Un sogno diventato realtà grazie all’impegno di Comune, Chiesa e istituzioni avventiste.
Un’ambulanza medicalizzata, provvista di apparecchiature moderne e salvavita, è stata consegnata alla Protezione civile Monte Stella di Assoro (EN) lo scorso 16 settembre, per servire la popolazione della cittadina siciliana e dei dintorni. Il mezzo è stato il frutto dell’impegno di Comune, Chiesa avventista con il suo 8×1000, ADRA Italia (5×1000), Ospedale avventista tedesco Waldfriede, con sede a Berlino, una banca locale e un piccolo contributo privato (famiglia Mazza).
“Un’ambulanza adatta alle esigenze attuali è un servizio importante per un territorio che ha bisogno di rispondere alle diverse necessità quotidiane e di emergenza” ha affermato Dag K. Pontvik, direttore di ADRA Italia..
Un ruolo importante per la realizzazione di questo progetto lo ha svolto Andreas Mazza, news editor e assistente agli affari pubblici per la Regione intereuropea (EUD) della Chiesa avventista.
Come è nato il progetto
Tutto è iniziato due anni fa, durante la cerimonia di intitolazione della sede della Protezione civile assorina al compianto pastore Vincenzo Mazza, papà di Andreas, scomparso il 5 luglio 2023; un modo per rendere omaggio al suo impegno instancabile.
Uomo di grande fede che ha conservato e alimentato fin da quando era un ragazzino, il past. Mazza aveva ricoperto l’incarico di presidente dell’Unione Italiana delle Chiese Cristiane Avventiste del Settimo Giorno (UICCA) dal 1995 al 2000. Nato ad Assoro, dedicò un periodo della sua vita al nobile ideale di fornire un’ambulanza ai cittadini assorini. Nel 1997, grazie ai fondi dell’8×1000 della Chiesa avventista e al contributo di ADRA, quel sogno si realizzò.
.....
Compiti da svolgere -
1. Riscrivi la parte dell'articolo sull'ambulanza compresa tra "Uomo di grande" e "sogno si realizzò.", estremi inclusi, mettendo "autoambulanza" al posto di "ambulanza".
2. Secondo l'articolo sull'ambulanza, in che giorno il mezzo è stato consegnato alla Protezione civile Monte Stella di Assoro?

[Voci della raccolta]
.....
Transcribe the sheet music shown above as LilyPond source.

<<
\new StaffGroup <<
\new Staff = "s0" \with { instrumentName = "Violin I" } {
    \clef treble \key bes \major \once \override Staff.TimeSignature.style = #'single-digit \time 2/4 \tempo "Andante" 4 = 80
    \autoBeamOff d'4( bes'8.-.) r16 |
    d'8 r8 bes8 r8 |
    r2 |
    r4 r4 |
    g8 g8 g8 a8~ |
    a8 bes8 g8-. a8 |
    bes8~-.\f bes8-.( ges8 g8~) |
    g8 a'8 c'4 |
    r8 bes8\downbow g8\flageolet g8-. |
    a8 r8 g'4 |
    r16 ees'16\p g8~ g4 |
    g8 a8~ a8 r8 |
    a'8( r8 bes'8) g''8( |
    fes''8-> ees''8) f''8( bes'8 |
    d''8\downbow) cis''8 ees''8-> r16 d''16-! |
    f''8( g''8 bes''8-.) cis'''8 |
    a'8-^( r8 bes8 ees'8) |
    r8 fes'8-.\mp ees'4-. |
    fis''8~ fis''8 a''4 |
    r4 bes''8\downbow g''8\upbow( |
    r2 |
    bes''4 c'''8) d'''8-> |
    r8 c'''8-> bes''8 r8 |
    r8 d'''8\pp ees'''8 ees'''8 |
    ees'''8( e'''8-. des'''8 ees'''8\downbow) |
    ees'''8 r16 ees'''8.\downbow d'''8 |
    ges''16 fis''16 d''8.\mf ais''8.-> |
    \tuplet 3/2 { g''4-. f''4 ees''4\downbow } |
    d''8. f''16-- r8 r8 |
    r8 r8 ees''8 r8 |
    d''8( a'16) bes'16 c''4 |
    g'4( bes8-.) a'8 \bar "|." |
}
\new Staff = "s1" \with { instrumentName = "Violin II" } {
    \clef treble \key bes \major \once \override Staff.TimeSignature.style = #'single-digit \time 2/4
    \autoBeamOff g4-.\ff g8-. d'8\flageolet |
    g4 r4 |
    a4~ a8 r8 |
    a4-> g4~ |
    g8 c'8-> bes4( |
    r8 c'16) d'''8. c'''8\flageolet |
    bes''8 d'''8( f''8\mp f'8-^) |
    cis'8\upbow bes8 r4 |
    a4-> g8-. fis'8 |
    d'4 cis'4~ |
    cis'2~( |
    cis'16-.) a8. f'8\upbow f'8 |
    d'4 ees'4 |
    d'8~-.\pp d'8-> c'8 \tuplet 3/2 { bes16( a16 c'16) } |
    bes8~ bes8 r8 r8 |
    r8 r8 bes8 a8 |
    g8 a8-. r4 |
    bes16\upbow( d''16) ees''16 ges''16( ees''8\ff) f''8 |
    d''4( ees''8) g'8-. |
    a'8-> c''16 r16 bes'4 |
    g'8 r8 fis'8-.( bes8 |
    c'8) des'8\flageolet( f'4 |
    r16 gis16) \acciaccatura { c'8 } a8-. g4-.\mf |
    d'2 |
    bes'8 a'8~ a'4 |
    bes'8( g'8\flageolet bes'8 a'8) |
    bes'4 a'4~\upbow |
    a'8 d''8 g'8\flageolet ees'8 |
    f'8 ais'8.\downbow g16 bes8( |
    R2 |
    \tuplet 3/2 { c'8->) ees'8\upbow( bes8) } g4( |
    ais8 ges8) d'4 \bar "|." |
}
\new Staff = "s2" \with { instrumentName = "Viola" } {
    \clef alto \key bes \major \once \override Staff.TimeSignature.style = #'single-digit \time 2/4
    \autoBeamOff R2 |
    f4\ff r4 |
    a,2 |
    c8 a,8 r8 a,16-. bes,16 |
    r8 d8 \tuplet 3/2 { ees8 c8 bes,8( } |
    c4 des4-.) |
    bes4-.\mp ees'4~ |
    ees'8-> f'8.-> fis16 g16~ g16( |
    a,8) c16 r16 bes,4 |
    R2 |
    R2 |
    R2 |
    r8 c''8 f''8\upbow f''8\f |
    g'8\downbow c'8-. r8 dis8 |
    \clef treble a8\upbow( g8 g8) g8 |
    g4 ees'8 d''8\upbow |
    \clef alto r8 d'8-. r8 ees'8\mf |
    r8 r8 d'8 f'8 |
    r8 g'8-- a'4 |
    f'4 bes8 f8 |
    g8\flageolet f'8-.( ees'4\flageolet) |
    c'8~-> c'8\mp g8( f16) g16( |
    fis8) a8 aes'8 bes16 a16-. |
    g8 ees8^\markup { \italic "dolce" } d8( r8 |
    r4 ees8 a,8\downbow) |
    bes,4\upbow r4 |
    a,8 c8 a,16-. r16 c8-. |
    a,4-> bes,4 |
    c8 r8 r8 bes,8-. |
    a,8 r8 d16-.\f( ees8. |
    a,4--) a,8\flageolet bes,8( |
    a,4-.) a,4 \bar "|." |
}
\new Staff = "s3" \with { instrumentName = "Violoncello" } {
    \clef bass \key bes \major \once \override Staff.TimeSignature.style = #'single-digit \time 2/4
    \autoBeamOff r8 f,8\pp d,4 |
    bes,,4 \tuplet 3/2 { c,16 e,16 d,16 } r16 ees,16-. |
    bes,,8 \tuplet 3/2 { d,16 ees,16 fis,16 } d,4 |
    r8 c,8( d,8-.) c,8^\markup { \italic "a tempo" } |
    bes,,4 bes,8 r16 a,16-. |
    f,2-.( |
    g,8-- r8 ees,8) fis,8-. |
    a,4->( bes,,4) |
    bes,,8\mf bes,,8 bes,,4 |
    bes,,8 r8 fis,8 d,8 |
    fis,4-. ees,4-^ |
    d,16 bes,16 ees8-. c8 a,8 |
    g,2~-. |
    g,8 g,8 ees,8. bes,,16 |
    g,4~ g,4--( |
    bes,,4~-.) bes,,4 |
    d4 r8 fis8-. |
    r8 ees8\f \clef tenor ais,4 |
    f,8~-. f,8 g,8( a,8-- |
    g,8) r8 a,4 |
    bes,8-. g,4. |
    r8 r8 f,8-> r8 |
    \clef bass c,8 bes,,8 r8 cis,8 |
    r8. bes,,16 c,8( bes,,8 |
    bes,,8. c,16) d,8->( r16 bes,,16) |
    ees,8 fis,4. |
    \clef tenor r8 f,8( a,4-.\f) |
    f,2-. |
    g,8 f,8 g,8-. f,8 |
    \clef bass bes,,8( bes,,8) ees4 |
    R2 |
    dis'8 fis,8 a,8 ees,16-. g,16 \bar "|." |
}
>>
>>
.....
Risposte ai compiti -
1.
Uomo di grande fede che ha conservato e alimentato fin da quando era un ragazzino, il past. Mazza aveva ricoperto l’incarico di presidente dell’Unione Italiana delle Chiese Cristiane Avventiste del Settimo Giorno (UICCA) dal 1995 al 2000. Nato ad Assoro, dedicò un periodo della sua vita al nobile ideale di fornire un’autoambulanza ai cittadini assorini. Nel 1997, grazie ai fondi dell’8×1000 della Chiesa avventista e al contributo di ADRA, quel sogno si realizzò.

2. Lo scorso 16 settembre.